Could you copy every record exactly as it appears?
== Record excerpts
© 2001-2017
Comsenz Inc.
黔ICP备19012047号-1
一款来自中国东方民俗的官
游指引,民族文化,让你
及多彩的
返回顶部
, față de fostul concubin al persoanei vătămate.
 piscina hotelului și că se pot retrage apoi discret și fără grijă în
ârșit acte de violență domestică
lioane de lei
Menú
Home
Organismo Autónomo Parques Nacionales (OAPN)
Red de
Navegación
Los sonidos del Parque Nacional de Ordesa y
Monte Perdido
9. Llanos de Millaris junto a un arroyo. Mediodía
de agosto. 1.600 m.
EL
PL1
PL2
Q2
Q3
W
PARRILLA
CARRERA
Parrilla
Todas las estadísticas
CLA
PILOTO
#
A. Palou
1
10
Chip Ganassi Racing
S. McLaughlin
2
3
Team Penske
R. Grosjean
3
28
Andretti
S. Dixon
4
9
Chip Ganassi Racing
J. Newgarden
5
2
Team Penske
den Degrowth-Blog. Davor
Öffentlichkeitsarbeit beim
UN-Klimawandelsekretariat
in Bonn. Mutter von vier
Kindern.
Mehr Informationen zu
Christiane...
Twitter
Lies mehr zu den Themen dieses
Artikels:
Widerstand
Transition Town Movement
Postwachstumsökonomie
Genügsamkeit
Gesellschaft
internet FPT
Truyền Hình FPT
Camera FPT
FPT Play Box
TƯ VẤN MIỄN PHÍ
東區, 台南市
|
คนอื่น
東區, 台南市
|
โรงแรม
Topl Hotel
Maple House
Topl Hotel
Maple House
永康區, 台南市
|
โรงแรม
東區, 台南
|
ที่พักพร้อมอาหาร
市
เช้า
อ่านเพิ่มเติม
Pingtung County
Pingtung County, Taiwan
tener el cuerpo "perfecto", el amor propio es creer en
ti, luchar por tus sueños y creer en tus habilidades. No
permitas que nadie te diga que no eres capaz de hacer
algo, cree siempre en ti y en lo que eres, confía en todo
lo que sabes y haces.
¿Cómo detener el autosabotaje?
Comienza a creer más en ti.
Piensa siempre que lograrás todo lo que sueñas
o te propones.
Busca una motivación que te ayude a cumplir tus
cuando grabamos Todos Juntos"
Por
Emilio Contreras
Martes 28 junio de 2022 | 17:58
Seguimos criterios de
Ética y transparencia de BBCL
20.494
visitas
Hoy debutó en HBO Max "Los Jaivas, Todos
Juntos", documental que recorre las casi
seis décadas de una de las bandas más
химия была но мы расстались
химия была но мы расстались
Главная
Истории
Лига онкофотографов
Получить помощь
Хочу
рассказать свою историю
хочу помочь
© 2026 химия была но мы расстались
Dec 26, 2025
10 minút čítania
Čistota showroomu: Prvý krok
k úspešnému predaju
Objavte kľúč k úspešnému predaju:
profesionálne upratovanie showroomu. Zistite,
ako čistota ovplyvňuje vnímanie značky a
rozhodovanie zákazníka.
====
Answer area
© 2001-2017
Comsenz Inc.
黔ICP备19012047号-1
一款来自中国东方民俗的官
游指引,民族文化,让你
及多彩的
返回顶部
, față de fostul concubin al persoanei vătămate.
 piscina hotelului și că se pot retrage apoi discret și fără grijă în
ârșit acte de violență domestică
lioane de lei
Menú
Home
Organismo Autónomo Parques Nacionales (OAPN)
Red de
Navegación
Los sonidos del Parque Nacional de Ordesa y
Monte Perdido
9. Llanos de Millaris junto a un arroyo. Mediodía
de agosto. 1.600 m.
EL
PL1
PL2
Q2
Q3
W
PARRILLA
CARRERA
Parrilla
Todas las estadísticas
CLA
PILOTO
#
A. Palou
1
10
Chip Ganassi Racing
S. McLaughlin
2
3
Team Penske
R. Grosjean
3
28
Andretti
S. Dixon
4
9
Chip Ganassi Racing
J. Newgarden
5
2
Team Penske
den Degrowth-Blog. Davor
Öffentlichkeitsarbeit beim
UN-Klimawandelsekretariat
in Bonn. Mutter von vier
Kindern.
Mehr Informationen zu
Christiane...
Twitter
Lies mehr zu den Themen dieses
Artikels:
Widerstand
Transition Town Movement
Postwachstumsökonomie
Genügsamkeit
Gesellschaft
internet FPT
Truyền Hình FPT
Camera FPT
FPT Play Box
TƯ VẤN MIỄN PHÍ
東區, 台南市
|
คนอื่น
東區, 台南市
|
โรงแรม
Topl Hotel
Maple House
Topl Hotel
Maple House
永康區, 台南市
|
โรงแรม
東區, 台南
|
ที่พักพร้อมอาหาร
市
เช้า
อ่านเพิ่มเติม
Pingtung County
Pingtung County, Taiwan
tener el cuerpo "perfecto", el amor propio es creer en
ti, luchar por tus sueños y creer en tus habilidades. No
permitas que nadie te diga que no eres capaz de hacer
algo, cree siempre en ti y en lo que eres, confía en todo
lo que sabes y haces.
¿Cómo detener el autosabotaje?
Comienza a creer más en ti.
Piensa siempre que lograrás todo lo que sueñas
o te propones.
Busca una motivación que te ayude a cumplir tus
cuando grabamos Todos Juntos"
Por
Emilio Contreras
Martes 28 junio de 2022 | 17:58
Seguimos criterios de
Ética y transparencia de BBCL
20.494
visitas
Hoy debutó en HBO Max "Los Jaivas, Todos
Juntos", documental que recorre las casi
seis décadas de una de las bandas más
химия была но мы расстались
химия была но мы расстались
Главная
Истории
Лига онкофотографов
Получить помощь
Хочу
рассказать свою историю
хочу помочь
© 2026 химия была но мы расстались
Dec 26, 2025
10 minút čítania
Čistota showroomu: Prvý krok
k úspešnému predaju
Objavte kľúč k úspešnému predaju:
profesionálne upratovanie showroomu. Zistite,
ako čistota ovplyvňuje vnímanie značky a
rozhodovanie zákazníka.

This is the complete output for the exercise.